The biggest signal yet that the North London Waste Authority will build a large new energy from waste plant at its existing Edmonton site came this week with proposals for district heating nearby.
The Authority was in attendance at a meeting held at London’s City Hall to launch the ambitious Lee Valley Heat Network which will provide heat for a number of sites including a new “eco-neighbourhood” of 5,000 homes planned for Meridian Water, close to the existing EfW plant at LondonWaste’s EcoPark.
Late last year, the North London Waste Authority abandoned tenders for a £3billion waste project which included a waste services contract with Spanish-owned FCC.
At the time of the ending of the FCC involvement in September 2013, the authority indicated it would continue to pursue an energy recovery route for waste treatment. The district heating scheme unveiled this week will take hot water from the existing Edmonton facility, which is run by LondonWaste – itself a company owned by north London local authorities – and also from other dedicated combined heat and power plants.

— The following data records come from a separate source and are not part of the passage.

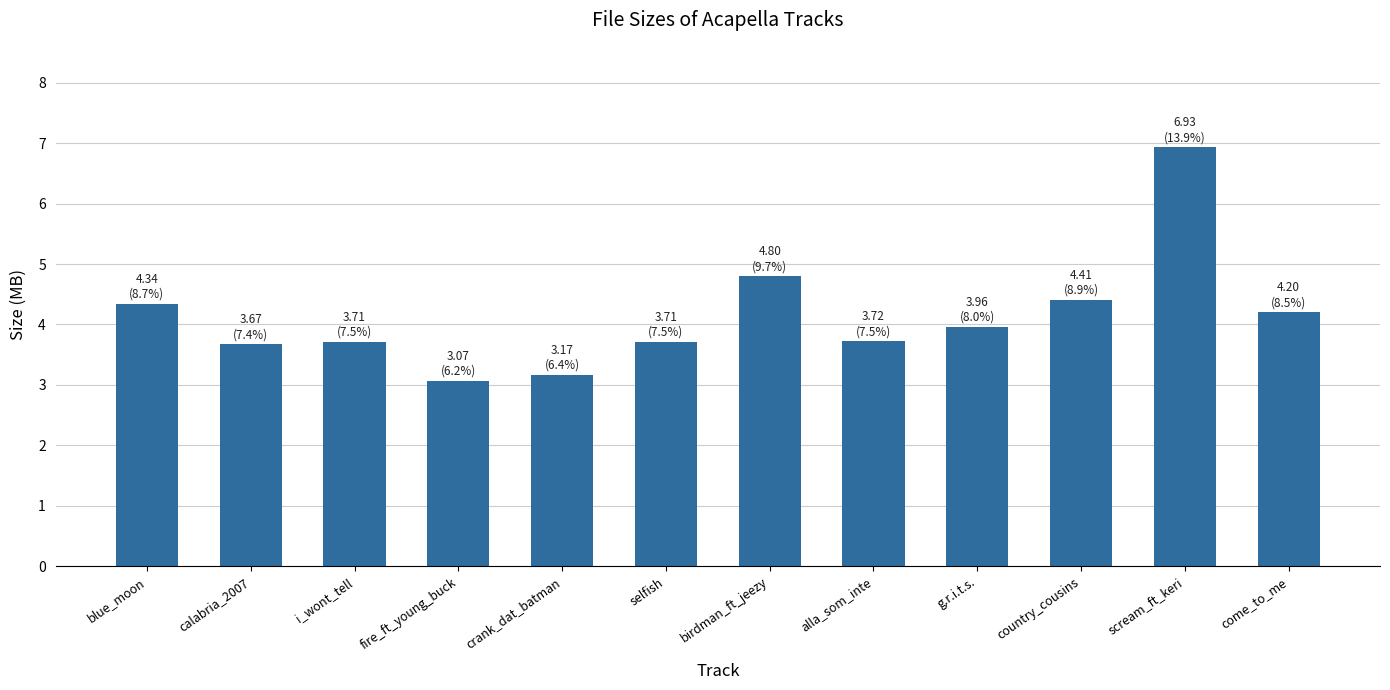

Is it true that the value at blue_moon is 4.3?

True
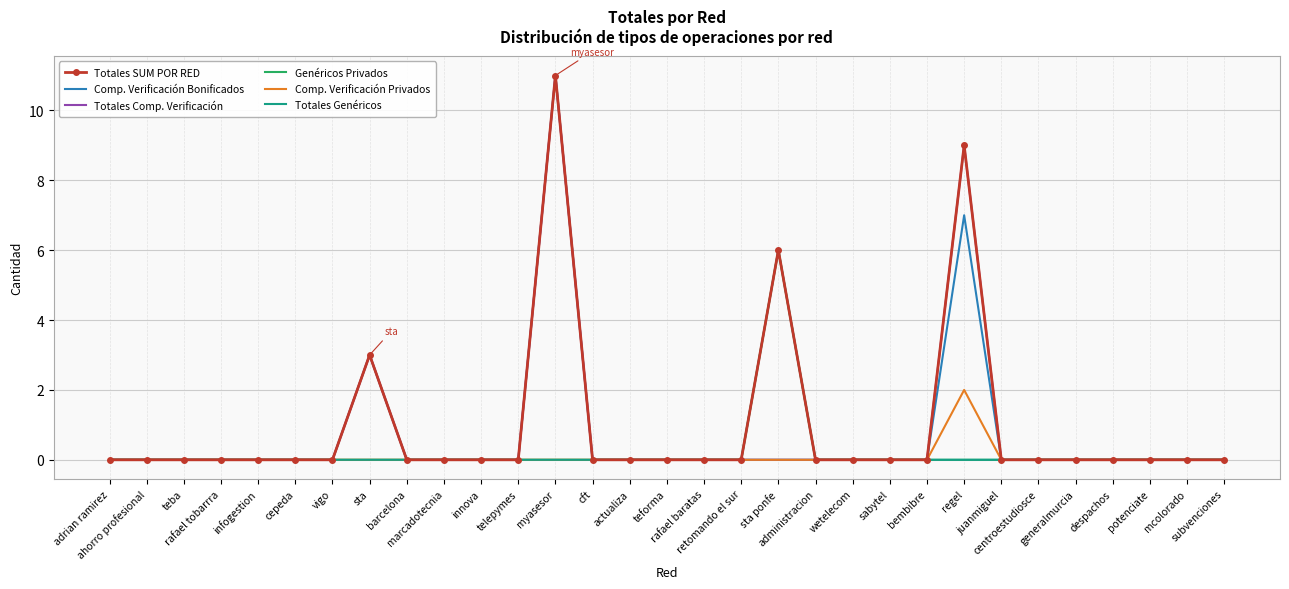

What are all the series names shown in the legend?

Totales SUM POR RED, Comp. Verificación Bonificados, Totales Comp. Verificación, Genéricos Privados, Comp. Verificación Privados, Totales Genéricos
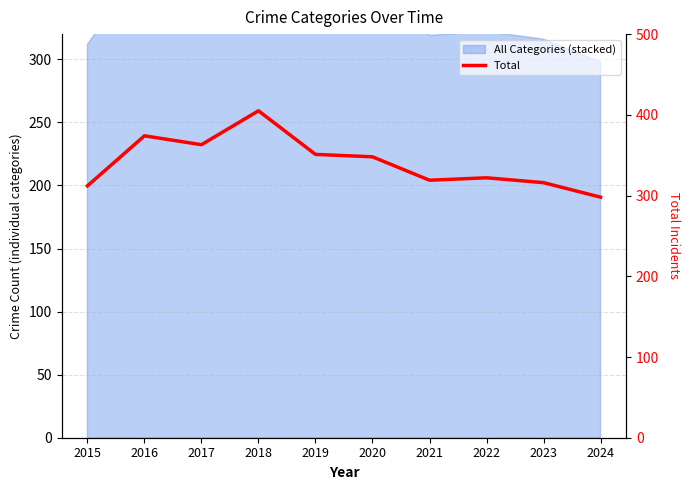

What is the difference between the second highest and second lowest values?

62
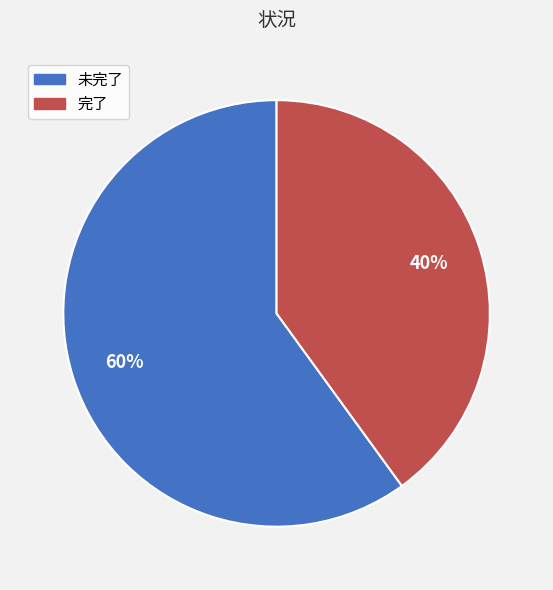

Does 完了 account for over 50% of the chart?

No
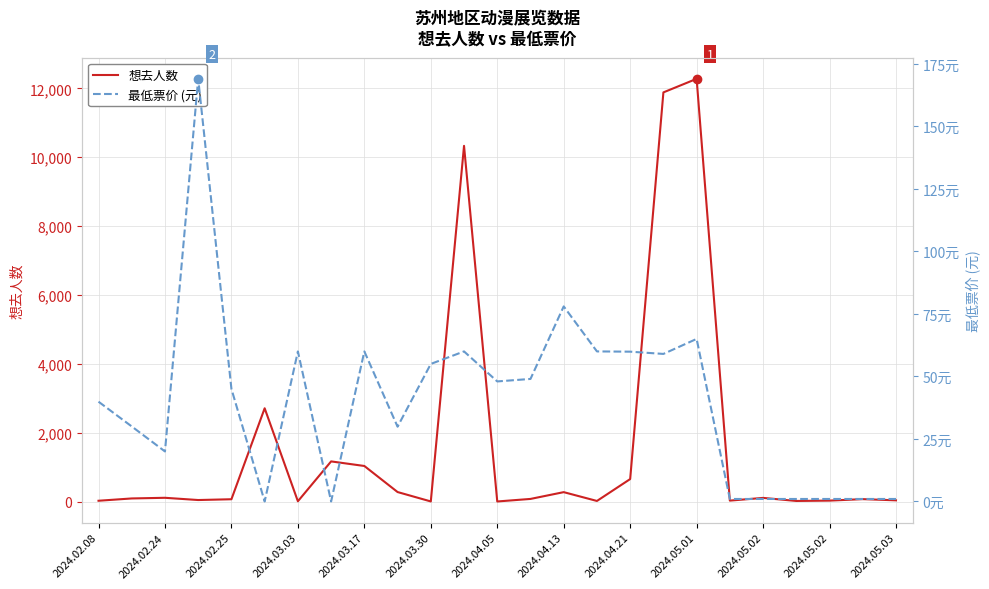

What is the difference between the maximum and second lowest values in the 最低票价 (元) series?

169.0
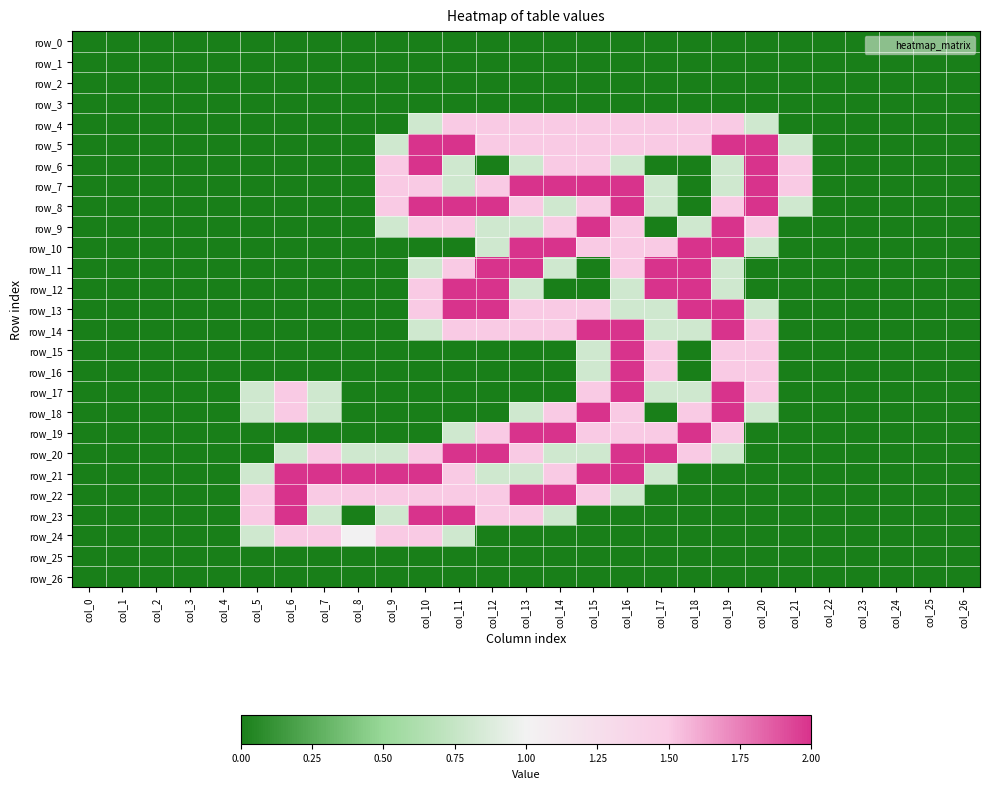

Which series changed the most between col_15 and col_20?

row_21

But, the lifespan of the existing Edmonton incinerator is only until 2025 at best and plans for a replacement plant will have to be drawn up during the next few years to ensure a facility would be in place for the mid-2020s or even earlier.
The existing plant has had large sums spent on it and meets emissions standards although meeting these is challenging and involves more daily work than is needed in a newer plant.
As yet, it is unclear how the new facility would be financed but the local authority is expected to look at a range of options and “special purpose vehicles”. One possible route could be for LondonWaste to run the new plant for the first part of its life, and then invite private sector involvement.
Speaking at the City Hall launch, Cllr Alan Sitkin, leader of Enfield Council, said: “The objectives of this project meet the triple bottom line, economics, the environmental and social. It is a very attractive prospect providing district heating and it has worked elsewhere, especially in Continental Europe. Hamburg, for example, is remunicipalising its energy grid.”
Matthew Pencharz, senior energy and environmental advisor, to the mayor of London, told the meeting the mayor saw the Enfield project as an “example for what we see as London’s future”.
He went on to highlight population growth, saying this had increased by 600,000 since the mayor came to power. “How are we going to keep the lights on in a sustainable way? Electricity usage is increasing by 4% a year and we are looking to increase electric transport.”
He added the mayor wanted 25% of energy demand met by local sources by 2025 and there will be a consultation soon on the mayor’s infrastructure plan and funding regimes.
“Energy from Waste can go a long way to help. SELCHP finally, after 20 years, is now living up to its title of combined heat and power.”
Clyde Loakes, chair of the NLWA told the audience at the launch that the NLWA is the second largest waste authority in the country in terms of waste activities, after Manchester. The area has a population of 1.9 million and handles 900,000 tonnes per annum of predominantly household waste.
“Since the early 70s, the energy from waste facility at Edmonton has been of very significant service for north Londoners. LondonWaste Ltd has run the plant since December 1994 and the team run by David Sargent provides excellent and cost effective services for North London.”
Cllr Loakes noted the Edmonton facility offered an energy opportunity, particularly if exploited locally. “We can go beyond this by using heat.” And, he said the authority would be “working together to modify the plant and buildings to deliver the [district heating] project.”
In terms of a new plant, he said: “There is the potential to build a new Energy Recovery Facility to take over from the existing plant by 2025. If developed, it will be a modern and cost efficient plant for the future. You will hear more on this later in the year.”
An NLWA meeting is expected to firm up a plan for a possible new facility at a meeting in September this year.